Convert the text lines in the records below into a numbered list, omitting blank lines and leaving the pictures out.

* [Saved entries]

►

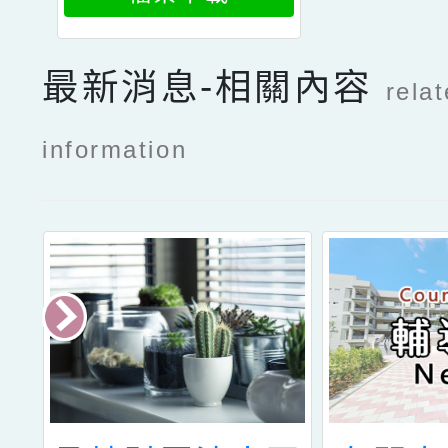
最新消息-相關內容
rela
information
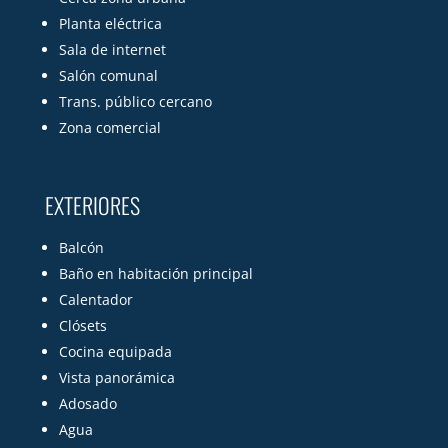
Planta eléctrica
Sala de internet
Salón comunal
Trans. público cercano
Zona comercial
EXTERIORES
Balcón
Baño en habitación principal
Calentador
Clósets
Cocina equipada
Vista panorámica
Adosado
Agua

◄

* [Output for this exercise]
1. 最新消息-相關內容
2. rela
3. information
4. Planta eléctrica
5. Sala de internet
6. Salón comunal
7. Trans. público cercano
8. Zona comercial
9. EXTERIORES
10. Balcón
11. Baño en habitación principal
12. Calentador
13. Clósets
14. Cocina equipada
15. Vista panorámica
16. Adosado
17. Agua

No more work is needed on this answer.